Fiche du témoin
Gina Rousselet
Lieux
Conditions de travail dans Le froid
Il y une année où il a fait moins 16, quelque chose comme ça, une année où les femmes tombaient comme des mouches. Parfois quand mon mari débauchait il fallait qu’il revienne à l’Encan pour sortir les colis. Et comme mon mari ne conduit pas - il est en mobylette- le soir je le ramenais en voiture. Ce soir-là, il fallait qu’il sorte les colis. L’eau et le jus de poisson gelaient dans le magasin, les tripes de poisson gelaient. Ils n’avaient plus l’eau douce pour se laver les mains, tous les robinets étaient gelés. C’était tout gelé. En poussant les charriots, il s’est cassé la figure, il avait glissé.

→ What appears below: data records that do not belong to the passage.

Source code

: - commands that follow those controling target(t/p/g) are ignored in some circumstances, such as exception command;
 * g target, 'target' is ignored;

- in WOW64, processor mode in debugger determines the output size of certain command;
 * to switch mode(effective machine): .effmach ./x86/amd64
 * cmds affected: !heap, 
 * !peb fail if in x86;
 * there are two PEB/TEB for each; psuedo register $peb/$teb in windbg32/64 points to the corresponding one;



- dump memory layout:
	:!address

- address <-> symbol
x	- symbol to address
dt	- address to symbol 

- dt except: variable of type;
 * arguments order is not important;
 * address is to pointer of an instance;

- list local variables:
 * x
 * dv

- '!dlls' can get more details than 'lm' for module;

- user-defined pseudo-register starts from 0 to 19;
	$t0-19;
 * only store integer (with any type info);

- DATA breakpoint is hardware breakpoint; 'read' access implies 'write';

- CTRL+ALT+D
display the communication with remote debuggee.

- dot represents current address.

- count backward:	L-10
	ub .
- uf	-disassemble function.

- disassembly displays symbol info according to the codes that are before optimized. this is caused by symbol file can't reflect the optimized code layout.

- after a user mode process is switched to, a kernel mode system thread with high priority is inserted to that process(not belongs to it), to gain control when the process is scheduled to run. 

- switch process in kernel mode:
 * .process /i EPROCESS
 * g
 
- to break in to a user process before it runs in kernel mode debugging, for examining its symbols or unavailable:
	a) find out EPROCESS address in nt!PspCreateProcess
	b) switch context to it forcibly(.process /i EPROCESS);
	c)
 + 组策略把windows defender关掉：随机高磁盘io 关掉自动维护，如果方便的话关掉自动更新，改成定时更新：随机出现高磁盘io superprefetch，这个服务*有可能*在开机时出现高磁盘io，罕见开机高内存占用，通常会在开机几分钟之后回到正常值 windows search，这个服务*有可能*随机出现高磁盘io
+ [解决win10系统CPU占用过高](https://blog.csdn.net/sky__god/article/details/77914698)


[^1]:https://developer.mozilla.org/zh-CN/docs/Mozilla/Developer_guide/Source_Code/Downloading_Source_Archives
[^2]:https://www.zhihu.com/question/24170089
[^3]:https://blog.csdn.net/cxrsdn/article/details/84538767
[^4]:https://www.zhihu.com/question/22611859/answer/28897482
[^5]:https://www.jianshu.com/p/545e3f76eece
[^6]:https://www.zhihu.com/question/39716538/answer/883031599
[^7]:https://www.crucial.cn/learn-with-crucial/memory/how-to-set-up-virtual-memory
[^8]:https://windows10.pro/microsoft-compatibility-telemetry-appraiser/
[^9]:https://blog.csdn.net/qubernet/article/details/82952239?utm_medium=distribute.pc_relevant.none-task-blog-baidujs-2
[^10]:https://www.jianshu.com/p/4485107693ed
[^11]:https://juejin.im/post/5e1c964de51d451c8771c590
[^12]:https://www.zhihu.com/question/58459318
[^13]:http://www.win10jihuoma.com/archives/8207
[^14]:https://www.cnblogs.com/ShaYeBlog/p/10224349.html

Qu’est-ce qu’on avait froid ! Je me souviens, on avait les doigts… On allait derrière, on ouvrait les robinets à fond et on mettait nos pieds dessous. Tu verrais, moi j’ai des phalanges qui sont comme çà, là, énormes, qui sont transformées par la glace, par le froid. Parce que les hommes ne venaient pas toujours chercher la glace comme il fallait, ce qui fait que parfois on se retrouvait avec la glace jusqu’ aux genoux, pas loin du genou. On a jamais eu, ma belle-sœur et moi des vêtements chauds comme des doudounes alors que là-bas il faisait moins 7.
Il y avait aussi les coupures, parce que avec leurs couteaux, fallait voir l’état de leur mains. Ils n’avaient pas des gants à ce moment-là.